From the line containing "的心性就非常之高，現在看來，他當年已經達到很高境界，知" to the end of the records below, output each line exactly; include both ends and nothing else.

Start of Block

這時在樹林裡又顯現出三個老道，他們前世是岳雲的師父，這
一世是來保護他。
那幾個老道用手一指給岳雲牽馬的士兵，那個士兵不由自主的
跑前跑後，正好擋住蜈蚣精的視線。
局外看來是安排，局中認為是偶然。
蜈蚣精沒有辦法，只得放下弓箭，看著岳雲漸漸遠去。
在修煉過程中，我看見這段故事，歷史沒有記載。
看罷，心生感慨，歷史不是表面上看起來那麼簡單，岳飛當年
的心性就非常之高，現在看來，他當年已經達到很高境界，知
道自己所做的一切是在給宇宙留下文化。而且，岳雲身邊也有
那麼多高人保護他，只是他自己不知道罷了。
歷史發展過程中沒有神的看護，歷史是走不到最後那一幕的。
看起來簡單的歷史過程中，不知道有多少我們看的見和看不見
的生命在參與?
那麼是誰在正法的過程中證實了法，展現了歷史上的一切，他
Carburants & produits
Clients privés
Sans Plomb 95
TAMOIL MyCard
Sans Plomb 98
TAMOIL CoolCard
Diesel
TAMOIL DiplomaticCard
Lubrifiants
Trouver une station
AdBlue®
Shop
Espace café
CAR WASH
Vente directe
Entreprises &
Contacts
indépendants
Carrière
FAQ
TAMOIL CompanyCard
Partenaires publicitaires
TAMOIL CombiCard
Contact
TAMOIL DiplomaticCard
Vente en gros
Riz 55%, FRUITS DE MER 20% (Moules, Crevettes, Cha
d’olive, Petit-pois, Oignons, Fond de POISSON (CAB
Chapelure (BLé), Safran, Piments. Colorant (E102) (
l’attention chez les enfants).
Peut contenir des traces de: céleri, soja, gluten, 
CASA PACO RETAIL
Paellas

End of Block

Response for this exercise »
的心性就非常之高，現在看來，他當年已經達到很高境界，知
道自己所做的一切是在給宇宙留下文化。而且，岳雲身邊也有
那麼多高人保護他，只是他自己不知道罷了。
歷史發展過程中沒有神的看護，歷史是走不到最後那一幕的。
看起來簡單的歷史過程中，不知道有多少我們看的見和看不見
的生命在參與?
那麼是誰在正法的過程中證實了法，展現了歷史上的一切，他
Carburants & produits
Clients privés
Sans Plomb 95
TAMOIL MyCard
Sans Plomb 98
TAMOIL CoolCard
Diesel
TAMOIL DiplomaticCard
Lubrifiants
Trouver une station
AdBlue®
Shop
Espace café
CAR WASH
Vente directe
Entreprises &
Contacts
indépendants
Carrière
FAQ
TAMOIL CompanyCard
Partenaires publicitaires
TAMOIL CombiCard
Contact
TAMOIL DiplomaticCard
Vente en gros
Riz 55%, FRUITS DE MER 20% (Moules, Crevettes, Cha
d’olive, Petit-pois, Oignons, Fond de POISSON (CAB
Chapelure (BLé), Safran, Piments. Colorant (E102) (
l’attention chez les enfants).
Peut contenir des traces de: céleri, soja, gluten, 
CASA PACO RETAIL
Paellas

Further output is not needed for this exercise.